Errors during evaluating the condition counts as a NIL and a message
detailing the error is displayed. Also the condition is only evaluated
in the highlighted code.

3.5.2.7 <Watch>

Sets a watchpoint on a variable. To do this select the variable and
then press <Watch> , the variable and its value is then visible in
the result pane.

3.5.2.8 <Watch Exp>

Sets a watchpoint on a expression. First select a area where the watchpoint
is valid, then type in the expression in the command pane and press
<Watch Exp>. When execution happens in the selected area the exp is
evaluated and the result is displayed in the result pane. If the evaluation
of the expression causes an error this is displayed as an error message
and the result is undefined.

3.5.2.9 <Change Result>

This button is only active if the debugger is entered just after evaluation
of a call (which is highlighted), this can happen because of a lisp
continuable error in the debugged code or because the option [Display
result last call] is enabled. If active you can type in the command
pane a expression and press <Change Result>, the expression will then
be evaluated and the result is used as the result of the displayed
call. Hint: use (values ....) if you want to return more then one
value.

3.5.2.10 <Eval>

Evaluates a expression in the debugging context. If during debugging
(when execution has halted and you have control) you feel the need
to evaluate a expression in the context of the highlighted code do
the following. Type in an expression in the command pane and press
<Eval>, the result will then be visable in the result pane. If the
evaluation of the expression causes an error this is displayed as
an error message and the result is undefined. Warning: evaluated in
the context doesn't mean that the expression can change the context.
(for example you can not change lexical variables but you can use
their values). Be also carefull during time travelling, global values
are not restored during timetravelling.

3.5.2.11 <Back>

Activates time traveling , the debugger keeps track of the 100 lasts
forms executed together with their context. By pressing <Back> you
go to the previous executed form and change the context to the context
at that time. Has the same functionality as the frame concepts in
the system debuggers.

3.5.2.12 <Forward>

Activates time traveling , the debugger keeps track of the 100 lasts
forms executed together with their context. By pressing <Forward>
you go to the next executed form and change the context to the context
at that time. 

Extending the debugger

4.1 Introduction.

LISP is a very extensible language in the way that you can use macros
to define your own control structures. This debugger tries to behave
logical for the control structures as defined in ANSI LISP but doesn't
know how to handle controle structures you define yourself. To solve
this, you can modify the way how this debugger adds instrumentation
code to the source (so that your extensions are covered correctly).
The way I have made this possible is to provide you with a special
language which allows you to express the syntax of lispforms with
a little bit of semantics as well. In fact the core of this debugger
is generated automatically by a source of syntax diagrams defining
the syntax of most special lispforms in ANSI LISP.

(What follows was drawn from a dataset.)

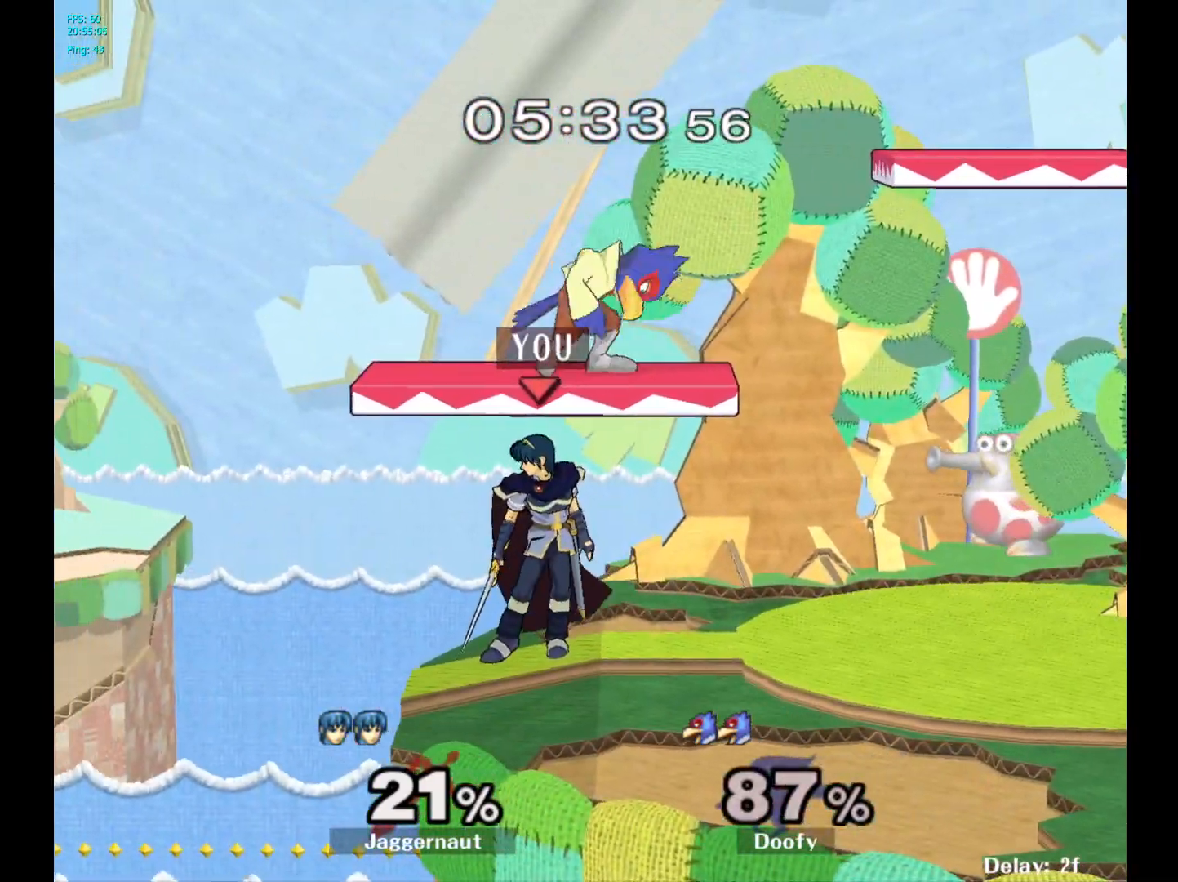
{"buttons": [], "left_stick": "up", "right_stick": "center", "events": [[17, "left_stick", "up"], [67, "A", "down"], [200, "A", "up"]]}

If you want to modify the debugger keep in mind the following points :

* Function calls are handled correctly by the debugger, you don't have
  to do anything at all for this.

* Macro's are the problem . The standard lisp macros are covered in
  the debugger and he tries to make the best of the ones you define
  (first he expands the macro call and then tries to add debugging
  code to the expanded code) but the result is not always what you
  expect. It is here that you can modify the behavior of the debugger.

* Modifying the debugger can stops it working, so be carefull. Nothing
  can go wrong if you make sure that you have made backup copies of
  the following files:

  * lispsyntax (this is the source file defining the working of the
    current debugger).

  * debugcode.o,debugcode.x86f , debugcode.fas or debugcode.fasl (this
    is the core of the debugger for GCL,CMUCL,CLISP or ACL5, loaded
    when you start (debug) or (deb)).

4.2 Modifying the debugger

The steps to modify the debugger are as follows:

1. Create a source file defining how the lisp debugger should transform
  sources. You can take the file delivered with the debugger as a
  base and extend it. This file is '/usr/local/lib/lispdebug/lispsyntax'
  (if you have done a default installation of the debugger). Remember,
  this file will redefine the way how the debugger transform sources
  to debugged sources, if you make errors or forget things the debugger
  can act strangely. The syntax and semantics of the language to use
  is described in the next chapter.

2. Use the lisp function DEBUGGER::process-definition-file to compile
  this file to lisp code containing the parse and convertion code
  of the debugger. The syntax to use is either :

  (a) (DEBUGGER::process-definition-file <Source-file>) , the source
    file is compiled to a lispfile (debugcode.lisp) which is then
    compiled by the lisp system and then loaded in the lisp system
    modifying the behavior of the debugger. 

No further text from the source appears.